2019年12月16日

No.729 東芝・ニューフレアテクノロジー・東芝機械vsHOYA

日経ビジネス東芝に待ったをかけたHOYA、カギ握る東芝機械

日経HOYA、東芝子会社に敵対的TOB 最大1477億円

NHKHOYAが東芝のTOBに対抗

朝日新聞HOYA、ニューフレア社買収方針 東芝のTOBに対抗

対抗TOBと買いている媒体が多いですね。でもこれは敵対的TOBです。

さて、東芝グループによるニューフレアテクノロジーへのTOBですが、確かにキャスティングボートを握っているのは東芝機械です。東芝機械が東芝グループのTOBに応募してしまえば、成立します。でも東芝機械は社名に東芝と入っているものの、もう東芝グループではありません。来年4月には社名も芝浦機械に変えます。

しかも東芝機械の株主には村上ファンドがいます。日経ビジネスによると村上世彰氏は

12月13日に日経ビジネスの取材に応じた村上氏は「HOYAの発表には驚いた」としつつ、「東芝機械は東芝機械の株主価値を最大にするため、きちんと東芝やHOYAと交渉するだろう。単に今のまま東芝のTOBに応じるなんてことはしないはずだ」とコメントした。

だそうです。ただ、HOYAのニューフレアテクノロジーに対する敵対的TOBが成立するかどうかは、東芝グループが応じるかどうかにかかっており、東芝グループが応じないとすれば、TOBそのものが不成立になります。ですから東芝機械は「東芝グループがHOYAの提案には応じないと言っているから、HOYAのTOBは成立しませんよね?確かにHOYAの提示しているTOB価格は12,900円と東芝グループが提示している11,900円より1,000円高いけど、東芝グループが応じない以上、12,900円で買ってもらえない訳です。しょうがないけど東芝グループのTOBに応じざるを得ませんね」としてしまえば東芝機械は東芝グループのTOBに応じることができるのではないでしょうか?

この勝負は東芝グループ次第です。あと、HOYAがどれだけTOB価格を引き上げてくるかにかかっています。たかが1,000円程度の差であれば、東芝グループは応じないでしょう。「その程度のプレミアムであれば応じない。ニューフレアテクノロジーを完全子会社にしてシナジーを発揮すれば、もっと高い価値を産むからだ!」と。

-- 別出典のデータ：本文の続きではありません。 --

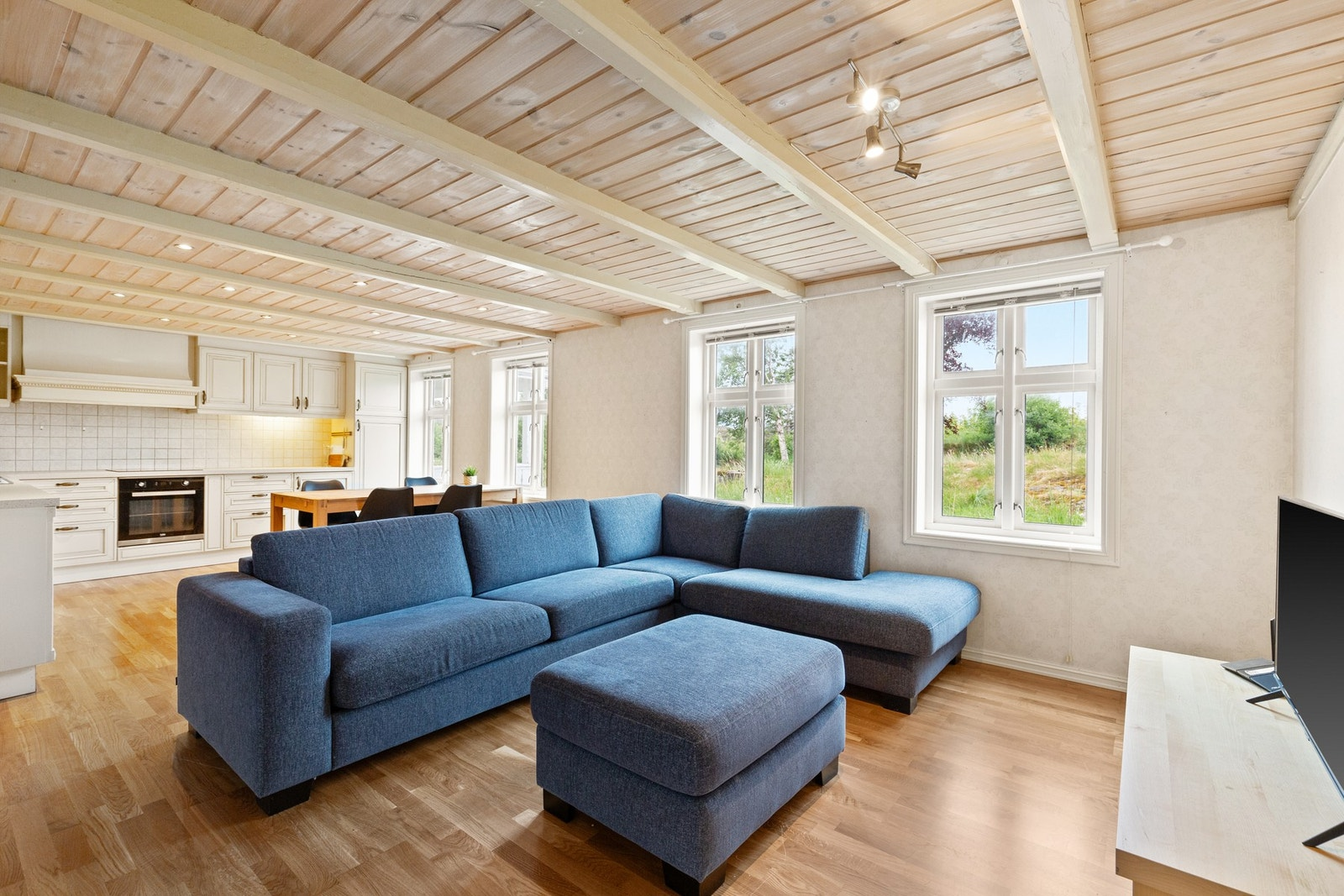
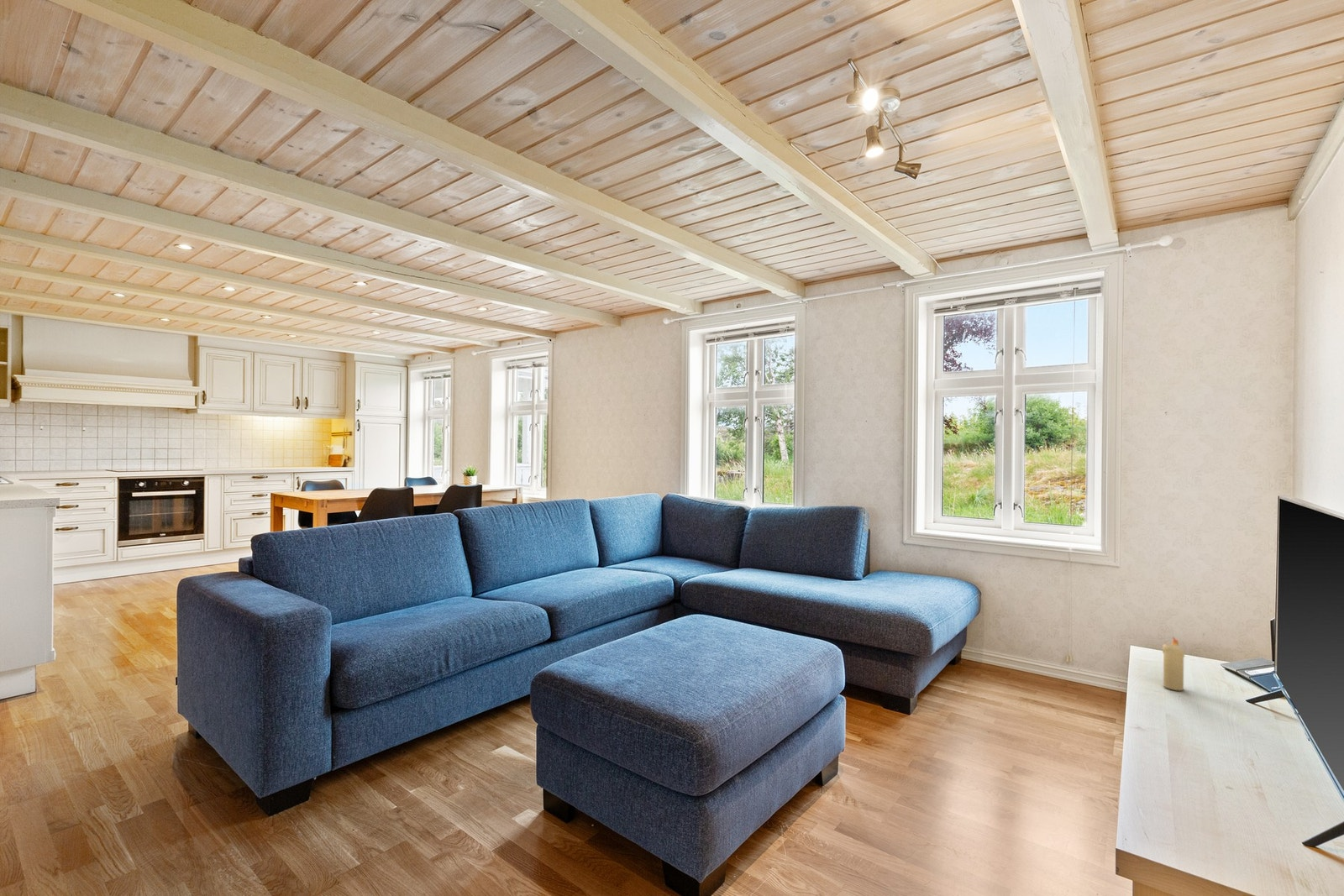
+ candle [1162,636,1185,691]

しかしこの理屈をあまり前面に押し出し過ぎると、ニューフレアテクノロジーの一般株主が東芝に対して「ニューフレアテクノロジーを完全子会社にしたらそんなに価値が産まれるのなら、11,900円というTOB価格は安いのではないか?東芝グループはニューフレアテクノロジーの一般株主から不当に安い価格で買おうとしているのではないか!」と主張するのではないでしょうか?東芝がHOYAの提案には応じないと主張すると、ニューフレアテクノロジーの一般株主は「そんなに価値があると思うなら、TOB価格を上げよ」と言うでしょうね。

価格合戦になったとすると、東芝の取締役会はどう判断するでしょうか?12名中7名が社外取締役です。うち3名(4名?)が外国人の社外取締役です。株主価値重視の取締役会です。「そんな価格でHOYAが買うと言うなら、それ以上の価格を出すのは高すぎる。HOYAに売るべきだ」と判断するかもしれません。

東芝はもう日本の会社ではないのです。だって、外国人株主比率が69.79%もあるのです。東芝は上場を継続するために増資をせざるを得なかったのかもしれませんが、株主構成が実は企業価値向上に影響を与えるかもしれないということに気付いていなかったのではないかと私は思います。やはり東芝は一度上場を廃止して、会社の内部体制や株主構成などをきちんと見直すべきだったのではないでしょうか?上場を維持するために、安易にアクティビストに増資などをしたからこんな会社になってしまいました。